The Senate’s plan scraps a couple of Republican Gov. John Kasich’s ideas, including a program aimed at reducing college student debt and a proposal to let community colleges offer bachelor’s degrees under certain circumstances.

State senators have added provisions to provide free public transportation to veterans and allow active members of the military to more easily carry a concealed handgun.

The changes were among dozens disclosed in legislative documents Tuesday as the Senate Finance Committee took testimony on its $71.3 billion, two-year spending blueprint. The legislation faces a June 30 deadline.

Under the Senate proposal, service members who are 18 or older would not need a license to carry a concealed handgun as long as they have military identification and a certificate indicating successful small-arms qualification.

Senators set aside $1 million each year to put in place recommendations from a task force on police and community relations. Those recommendations would include a database on the use of force and shootings involving police officers, as well as a public awareness campaign.

Emergency responders with post-traumatic stress disorder could be eligible for workers’ compensation benefits for up to one year under one Senate change. Peace officers, firefighters and emergency medical workers with PTSD arising from work could get the benefits whether they were physically injured or not. Current law doesn’t allow for compensation for a psychiatric condition unless the worker with PTSD has a related physical injury or was forced into sexual conduct.

Majority Republicans in the House removed major elements of Republican Gov. John Kasich’s tax proposal from the spending bill in April, including increases on certain business and sales taxes, cigarettes, and oil and gas drilling. The proposed increases were intended to fund an income tax reduction. Representatives want to create a commission to study such potential tax changes.

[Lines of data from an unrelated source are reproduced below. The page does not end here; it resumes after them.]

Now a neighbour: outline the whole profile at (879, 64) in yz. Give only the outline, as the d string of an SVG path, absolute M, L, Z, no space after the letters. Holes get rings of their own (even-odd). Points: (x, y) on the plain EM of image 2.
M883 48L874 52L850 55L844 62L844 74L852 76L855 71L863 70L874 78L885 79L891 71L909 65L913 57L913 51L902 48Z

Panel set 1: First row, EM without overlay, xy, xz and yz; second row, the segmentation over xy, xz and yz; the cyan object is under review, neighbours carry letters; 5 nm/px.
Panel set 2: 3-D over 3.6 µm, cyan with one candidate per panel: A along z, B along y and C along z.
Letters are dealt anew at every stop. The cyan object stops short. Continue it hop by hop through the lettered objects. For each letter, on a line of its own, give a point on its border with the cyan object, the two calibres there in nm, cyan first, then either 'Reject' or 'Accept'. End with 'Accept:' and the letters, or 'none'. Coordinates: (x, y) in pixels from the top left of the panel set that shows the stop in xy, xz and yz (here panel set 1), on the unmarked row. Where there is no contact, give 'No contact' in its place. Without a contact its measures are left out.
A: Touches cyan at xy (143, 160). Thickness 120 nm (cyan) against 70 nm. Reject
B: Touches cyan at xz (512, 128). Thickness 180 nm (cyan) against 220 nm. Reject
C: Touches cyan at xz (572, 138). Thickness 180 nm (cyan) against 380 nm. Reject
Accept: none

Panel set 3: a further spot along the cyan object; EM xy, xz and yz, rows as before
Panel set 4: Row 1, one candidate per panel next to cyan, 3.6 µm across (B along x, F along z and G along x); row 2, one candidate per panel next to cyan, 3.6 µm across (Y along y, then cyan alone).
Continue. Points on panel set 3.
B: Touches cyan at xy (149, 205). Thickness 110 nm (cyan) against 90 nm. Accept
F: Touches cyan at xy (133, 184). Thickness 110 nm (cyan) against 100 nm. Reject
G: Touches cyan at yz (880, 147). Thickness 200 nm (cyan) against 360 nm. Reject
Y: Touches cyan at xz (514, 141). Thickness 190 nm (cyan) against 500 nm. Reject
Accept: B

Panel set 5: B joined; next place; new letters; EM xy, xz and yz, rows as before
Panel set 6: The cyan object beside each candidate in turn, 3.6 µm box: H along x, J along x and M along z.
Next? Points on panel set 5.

The Senate also kept in place a House provision that puts local government fund payments at risk for cities that collect fines from traffic cameras, following new state restrictions on the devices. Ohio law requires law enforcement officers be present when the cameras are used to catch speeding motorists or red-light runners, though some municipalities are challenging the law.

Other changes would:

-Eliminate a requirement that consumers complete a form agreeing to take fireworks outside Ohio within 48 hours after buying them, though people still would be banned from setting them off in the state

-Remove a proposal to extend to all individuals (instead of just students) a ban on smoking or tobacco use in any area under the control of a school district, including outdoor activities

-Prohibit a state university from requiring students to live in on-campus student housing if they reside within 40 miles of the school

-Give pay raises to all judges and sheriffs in Ohio

-Require school districts to adopt a new, tiered zero tolerance policy for violent and disruptive behavior

-Eliminate special elections in February and require those asking for special elections to pre-pay 65 percent of the cost

-Create a $1 million revolving loan program to help businesses affected when lakes are in economic distress

-Provide $12.75 million for digital electronic pollbook technology

-Designate April as “Eastern European Month”

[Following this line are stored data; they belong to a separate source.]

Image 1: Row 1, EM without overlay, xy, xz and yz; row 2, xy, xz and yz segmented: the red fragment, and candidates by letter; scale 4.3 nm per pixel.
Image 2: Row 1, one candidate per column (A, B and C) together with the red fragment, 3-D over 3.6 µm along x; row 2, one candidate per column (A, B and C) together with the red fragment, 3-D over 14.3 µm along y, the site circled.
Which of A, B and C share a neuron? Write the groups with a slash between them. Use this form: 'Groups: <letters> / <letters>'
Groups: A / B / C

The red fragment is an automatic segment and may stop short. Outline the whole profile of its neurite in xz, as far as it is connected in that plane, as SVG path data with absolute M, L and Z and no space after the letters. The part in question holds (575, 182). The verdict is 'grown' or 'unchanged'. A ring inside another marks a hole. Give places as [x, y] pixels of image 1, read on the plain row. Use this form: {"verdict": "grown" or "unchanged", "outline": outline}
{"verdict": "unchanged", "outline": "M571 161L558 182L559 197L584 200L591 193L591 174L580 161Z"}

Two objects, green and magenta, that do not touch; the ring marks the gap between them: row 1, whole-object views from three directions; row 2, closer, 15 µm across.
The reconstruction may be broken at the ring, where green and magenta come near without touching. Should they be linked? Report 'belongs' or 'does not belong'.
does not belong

-Restore an income tax credit for personal contributions to political campaigns

-Create an income tax refund contribution check-off to fund a program that grants wishes for children with a life-threatening medical condition

-Set aside $500,000 in the 2017 budget year to provide free admission for Ohio veterans to the Ohio Veterans Memorial and Museum

-Create a $1 million litigation fund for cases that involve a constitutional challenge to state statute and that name the General Assembly as a party.